Conclusion de Philippe Antoine : « Emmanuel Macron est le candidat du travail et de la liberté d’entreprendre. La transformation de la société passera par un dialogue permanent avec les filières et la société civile ».

Cyrille Bréro, conseiller départemental de Lons,
attaché parlementaire de Jacques Pélissard,
pour François Fillon

« Le problème n’est pas l’auto-entrepreunariat, mais d’établir une équité au niveau des normes et des taxes entre artisans et auto-entrepreneurs », a déclaré Cyrille Bréro. Le candidat François Fillon propose l’abrogation de la loi Pinel (sur la défiscalisation) pour la simplifier.

Le « vague absolu » concernant la volonté du candidat Fillon de créer une caisse de protection des indépendants évoqué par Paul-Henri Bard n’a pas été vraiment dissipé : François Fillon propose de réformer le RSI (« un échec »), et d’encourager la prévoyance.

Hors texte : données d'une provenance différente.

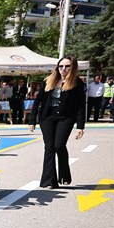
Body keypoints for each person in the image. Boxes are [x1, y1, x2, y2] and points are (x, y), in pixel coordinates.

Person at [29, 56, 86, 189]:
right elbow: (38, 101)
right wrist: (32, 120)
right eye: (61, 66)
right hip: (47, 118)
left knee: (59, 145)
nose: (63, 69)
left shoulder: (77, 83)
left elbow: (81, 106)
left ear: (73, 67)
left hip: (66, 118)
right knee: (49, 147)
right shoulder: (49, 81)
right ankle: (49, 181)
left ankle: (64, 175)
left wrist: (80, 125)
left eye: (67, 66)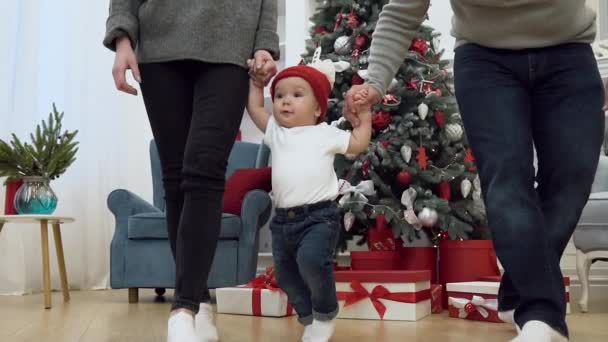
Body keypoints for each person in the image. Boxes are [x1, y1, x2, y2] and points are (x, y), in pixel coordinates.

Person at [344, 1, 606, 341]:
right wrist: (376, 82)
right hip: (486, 62)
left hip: (569, 53)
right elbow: (403, 9)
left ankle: (518, 293)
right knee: (507, 179)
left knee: (572, 178)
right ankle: (542, 315)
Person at [103, 1, 279, 341]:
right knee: (177, 178)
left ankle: (182, 310)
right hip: (159, 45)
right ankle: (197, 303)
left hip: (231, 46)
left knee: (205, 170)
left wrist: (264, 43)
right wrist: (122, 37)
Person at [246, 58, 372, 342]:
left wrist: (364, 119)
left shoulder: (325, 133)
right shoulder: (276, 133)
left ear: (317, 108)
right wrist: (256, 84)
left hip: (319, 217)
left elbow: (357, 144)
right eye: (279, 96)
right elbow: (254, 108)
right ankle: (308, 317)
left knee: (312, 261)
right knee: (287, 276)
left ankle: (326, 313)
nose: (285, 102)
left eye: (296, 95)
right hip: (282, 223)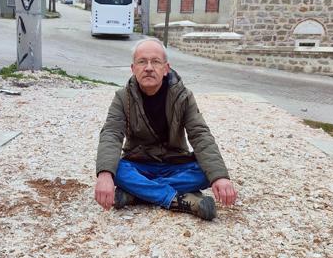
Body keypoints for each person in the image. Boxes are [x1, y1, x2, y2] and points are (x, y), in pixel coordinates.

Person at [94, 38, 237, 220]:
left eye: (155, 61)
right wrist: (105, 174)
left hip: (175, 162)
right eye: (142, 61)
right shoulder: (123, 98)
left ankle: (137, 193)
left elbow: (200, 134)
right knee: (116, 169)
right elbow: (111, 133)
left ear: (165, 69)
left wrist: (219, 177)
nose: (148, 67)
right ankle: (177, 199)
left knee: (206, 172)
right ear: (133, 69)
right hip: (139, 163)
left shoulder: (183, 97)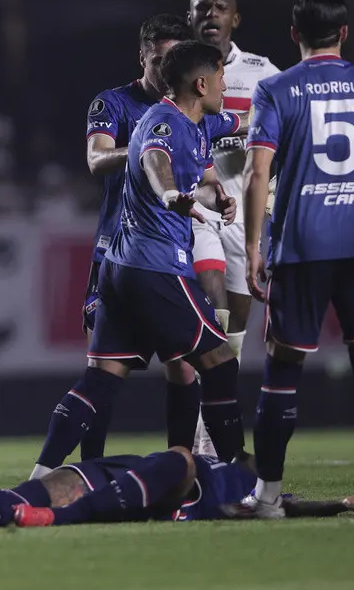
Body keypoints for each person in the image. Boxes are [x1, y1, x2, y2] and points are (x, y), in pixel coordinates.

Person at [27, 40, 244, 480]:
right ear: (201, 84)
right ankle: (233, 476)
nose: (226, 84)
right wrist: (168, 192)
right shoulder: (163, 122)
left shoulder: (201, 119)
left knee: (102, 377)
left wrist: (216, 192)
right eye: (221, 77)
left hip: (122, 268)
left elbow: (241, 126)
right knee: (221, 362)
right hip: (157, 265)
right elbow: (154, 160)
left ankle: (40, 476)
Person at [242, 0, 354, 520]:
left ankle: (269, 498)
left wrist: (253, 246)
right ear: (343, 33)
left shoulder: (274, 89)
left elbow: (257, 174)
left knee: (282, 368)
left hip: (301, 245)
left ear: (294, 34)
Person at [45, 14, 198, 474]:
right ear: (143, 57)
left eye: (175, 59)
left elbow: (237, 127)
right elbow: (95, 160)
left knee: (184, 366)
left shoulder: (191, 110)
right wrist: (150, 149)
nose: (166, 68)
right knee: (103, 372)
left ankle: (181, 467)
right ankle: (89, 468)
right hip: (114, 252)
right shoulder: (113, 103)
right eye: (158, 60)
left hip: (172, 252)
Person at [186, 0, 281, 457]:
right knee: (212, 312)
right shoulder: (178, 71)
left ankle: (209, 432)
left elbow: (289, 126)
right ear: (191, 18)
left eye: (220, 8)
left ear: (235, 19)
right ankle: (201, 440)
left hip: (247, 213)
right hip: (198, 209)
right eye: (202, 8)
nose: (211, 15)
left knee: (235, 328)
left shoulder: (262, 73)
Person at [0, 448, 354, 528]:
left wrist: (339, 504)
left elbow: (294, 506)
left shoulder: (259, 489)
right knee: (65, 479)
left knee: (179, 460)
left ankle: (52, 520)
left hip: (180, 493)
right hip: (136, 473)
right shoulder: (230, 458)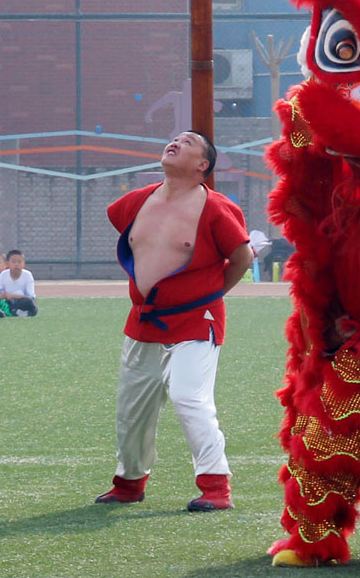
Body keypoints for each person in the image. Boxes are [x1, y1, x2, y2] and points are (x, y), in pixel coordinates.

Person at [97, 131, 252, 513]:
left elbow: (242, 257)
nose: (175, 142)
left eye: (188, 142)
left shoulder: (215, 208)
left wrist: (209, 296)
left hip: (197, 321)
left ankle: (216, 486)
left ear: (203, 165)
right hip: (143, 321)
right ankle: (130, 482)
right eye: (174, 139)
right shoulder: (134, 202)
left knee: (189, 396)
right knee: (132, 409)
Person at [0, 249, 38, 317]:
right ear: (7, 264)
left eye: (19, 262)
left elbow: (30, 296)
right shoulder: (3, 275)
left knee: (28, 302)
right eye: (13, 262)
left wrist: (12, 296)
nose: (16, 264)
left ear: (24, 264)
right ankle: (16, 312)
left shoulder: (27, 275)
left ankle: (18, 312)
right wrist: (2, 296)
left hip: (22, 301)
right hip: (8, 301)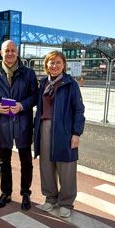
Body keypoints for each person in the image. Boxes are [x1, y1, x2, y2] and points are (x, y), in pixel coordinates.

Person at [33, 50, 85, 218]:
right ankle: (50, 198)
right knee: (46, 166)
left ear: (64, 65)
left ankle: (66, 202)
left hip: (64, 130)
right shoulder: (42, 83)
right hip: (44, 128)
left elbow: (78, 110)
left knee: (66, 168)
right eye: (51, 62)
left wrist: (76, 133)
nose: (54, 66)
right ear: (46, 65)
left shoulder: (71, 84)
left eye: (58, 63)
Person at [0, 40, 38, 210]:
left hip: (23, 122)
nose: (10, 53)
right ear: (1, 53)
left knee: (26, 161)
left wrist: (22, 105)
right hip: (3, 122)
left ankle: (25, 193)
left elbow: (35, 96)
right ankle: (6, 193)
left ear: (17, 52)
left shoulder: (29, 73)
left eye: (13, 50)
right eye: (7, 51)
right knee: (4, 161)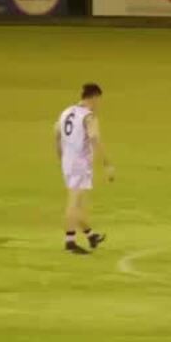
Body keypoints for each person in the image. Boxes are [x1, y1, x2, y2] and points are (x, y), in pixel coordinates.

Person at [55, 83, 113, 254]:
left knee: (78, 203)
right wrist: (107, 163)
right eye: (98, 100)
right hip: (79, 164)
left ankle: (90, 235)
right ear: (93, 97)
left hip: (68, 161)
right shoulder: (89, 116)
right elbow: (94, 138)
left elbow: (57, 134)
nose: (98, 105)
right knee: (73, 203)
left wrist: (61, 157)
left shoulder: (66, 112)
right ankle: (70, 242)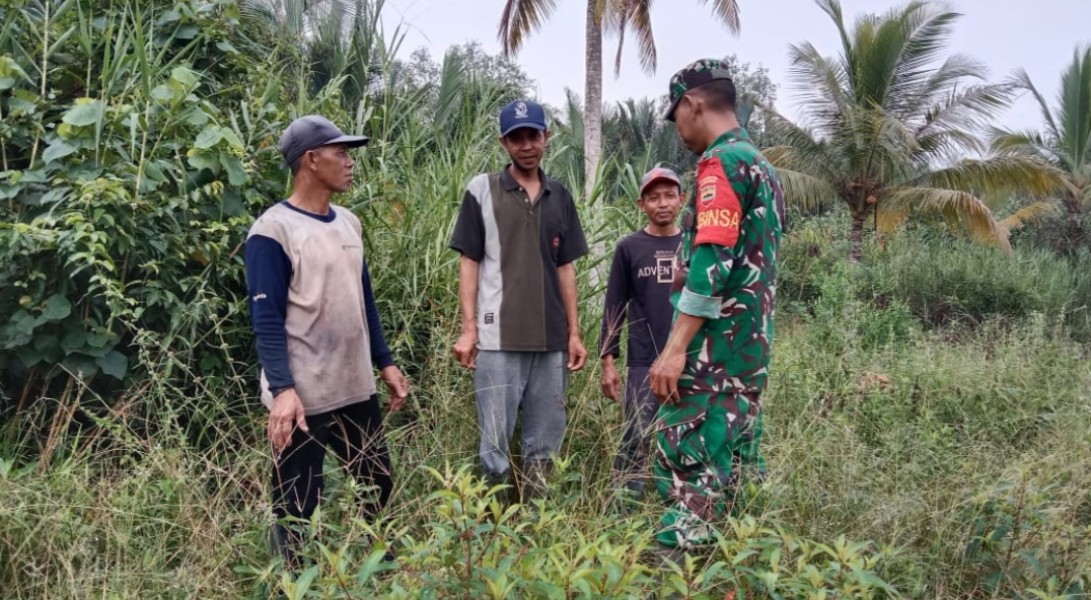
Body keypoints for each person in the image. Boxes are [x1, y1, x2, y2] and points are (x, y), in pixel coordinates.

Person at [244, 115, 411, 567]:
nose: (350, 162)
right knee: (298, 500)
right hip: (303, 396)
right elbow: (266, 318)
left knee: (377, 480)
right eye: (341, 153)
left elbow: (363, 299)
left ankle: (381, 572)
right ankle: (293, 582)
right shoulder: (273, 231)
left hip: (354, 385)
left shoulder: (349, 223)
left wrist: (385, 362)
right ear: (311, 160)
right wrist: (283, 390)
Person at [648, 60, 785, 551]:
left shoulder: (721, 164)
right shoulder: (763, 167)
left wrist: (675, 349)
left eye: (676, 117)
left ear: (692, 104)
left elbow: (711, 264)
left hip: (710, 359)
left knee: (692, 470)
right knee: (739, 475)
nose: (679, 128)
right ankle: (736, 571)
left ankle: (682, 570)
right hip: (747, 356)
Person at [449, 99, 589, 501]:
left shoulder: (560, 195)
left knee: (545, 444)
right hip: (497, 339)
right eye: (517, 138)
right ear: (504, 143)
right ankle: (494, 525)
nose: (526, 145)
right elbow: (469, 262)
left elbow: (565, 268)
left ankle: (535, 523)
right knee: (494, 444)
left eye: (534, 136)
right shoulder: (482, 190)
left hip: (551, 341)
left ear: (547, 137)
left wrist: (574, 333)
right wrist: (469, 329)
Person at [598, 167, 684, 502]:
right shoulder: (629, 247)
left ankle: (678, 507)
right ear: (641, 204)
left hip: (688, 361)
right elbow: (614, 306)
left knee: (685, 440)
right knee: (635, 439)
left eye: (669, 196)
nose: (662, 203)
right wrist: (608, 362)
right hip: (642, 363)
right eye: (654, 197)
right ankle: (624, 508)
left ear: (681, 199)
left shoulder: (694, 245)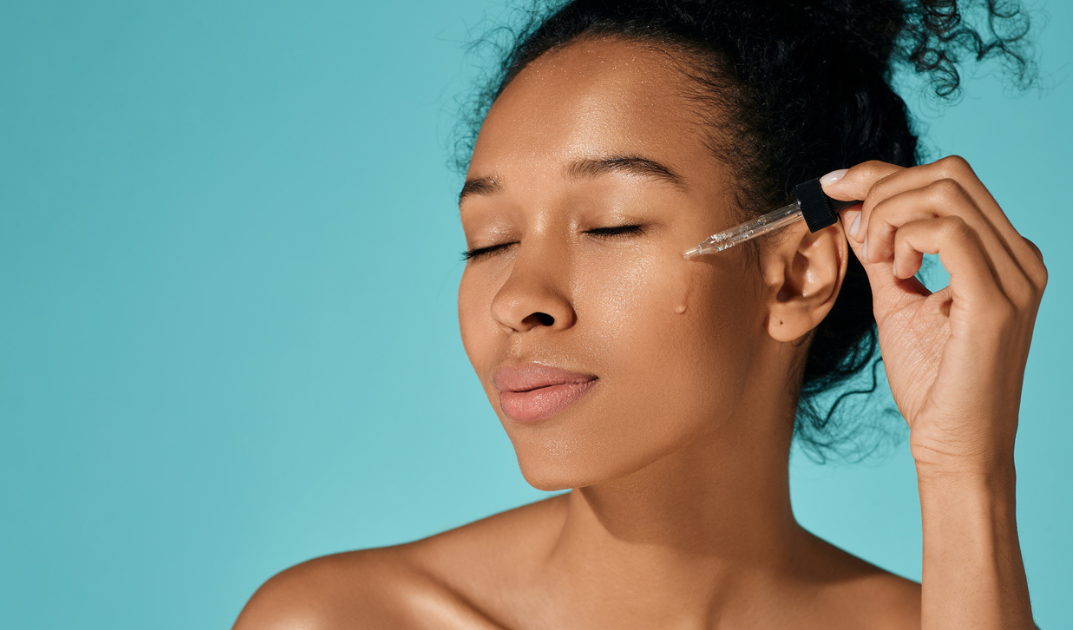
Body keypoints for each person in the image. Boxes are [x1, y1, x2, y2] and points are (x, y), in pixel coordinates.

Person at [235, 1, 1046, 627]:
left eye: (612, 225)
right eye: (488, 242)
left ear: (797, 275)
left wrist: (966, 473)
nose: (520, 299)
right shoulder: (342, 620)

Le candidat Fillon est pour le développement de l’apprentissage. L’idée est de « détacher l’Éducation nationale sur le sujet pour confier l’apprentissage aux Régions et aux branches professionnelles », a expliqué Cyrille Bréro. François Fillon propose par ailleurs une « exonération totale des charges patronales » qui serait financée par la suppression des contrats de génération, des emplois d’avenir.

« Le candidat propose à des jeunes de 16 ans de devenir micro entrepreneurs. Cela va tuer l’apprentissage », a alerté l’animateur, « ça nous est incompréhensible ». Cyrille Bréro a rappelé l’intention de régionaliser les formations pour adapter l’apprentissage aux besoins du territoire. Avant d’ajouter que cette proposition serait « une ineptie » dans le secteur du bâtiment.

Orientation du budget. Le candidat LR est pour le maintien des dispositifs fiscaux concernant le bâtiment. François Fillon veut « mettre en place des programmes de requalification des centres anciens », et « libérer les travaux, le code du travail, pour libérer les énergies ».

En conclusion. « L’axe N°1 du programme de François Fillon est l’emploi. Offrir des cadres législatifs et une protection sociale plus adaptés ; diminuer les charges, réformer la formation, valoriser l’apprentissage ; rétablir équité des formes de travail ».

Julien Acard, conseiller municipal de Besançon,
pour Marine Le Pen

Le FN est favorable à la concurrence. La candidate propose une progressivité de l’impôt en fonction du chiffre d’affaires (15,5 % en dessous de 75 000 euros ; 24 % au dessus de 75 000 euros ; 33 % pour les grands groupes).

Paul-Henri Bard a rappelé les inquiétudes du syndicat sur les propositions de la candidate frontiste sur le régime social. A savoir la mise en place d’un régime spécifique, et la possibilité de choisir le montant de leurs cotisations. Julien Acard a confirmé la volonté de supprimer le RSI pour une affiliation au régime général et la volonté de mette en œuvre l’autodéclaration. « Beaucoup d’entre nous risquent de ne plus payer leurs cotisations dès demain matin ! », a souri l’animateur du débat.

« Marine Le Pen propose un développement massif de l’apprentissage. Comment ? », a interrogé Paul-Henri Bard. La candidate du FN propose l’apprentissage à partir de 14 ans ; la réduction des normes d’accueil ; et des aides à l’embauche pour pérenniser l’apprenti dans l’entreprise.

Côté emploi, le FN veut instaurer une « priorité nationale à l’emploi », « supprimer les produits qui ne correspondent pas à certaines normes ; taxer les biens importés à 3 % ». Pour Le Pen, la question de l’emploi est « celle de la croissance » avec « un retour à une monnaie nationale ».

La candidate Le Pen veut créer un grand ministère de l’aménagement du territoire, du logement et des transports. L’objectif est de « simplifier les normes d’urbanisation et de construction ». Elle propose le maintien et le développement des dispositifs fiscaux en vigueur. Elle souhaite le développement du logement social et de l’accès à la propriété privée.

« Marine (Le Pen) propose un projet de civilisation global », « l’activité économique n’est qu’un pan du programme ». Ces élections sont l’occasion de dire « stop ou encore », a conclu Julien Acard.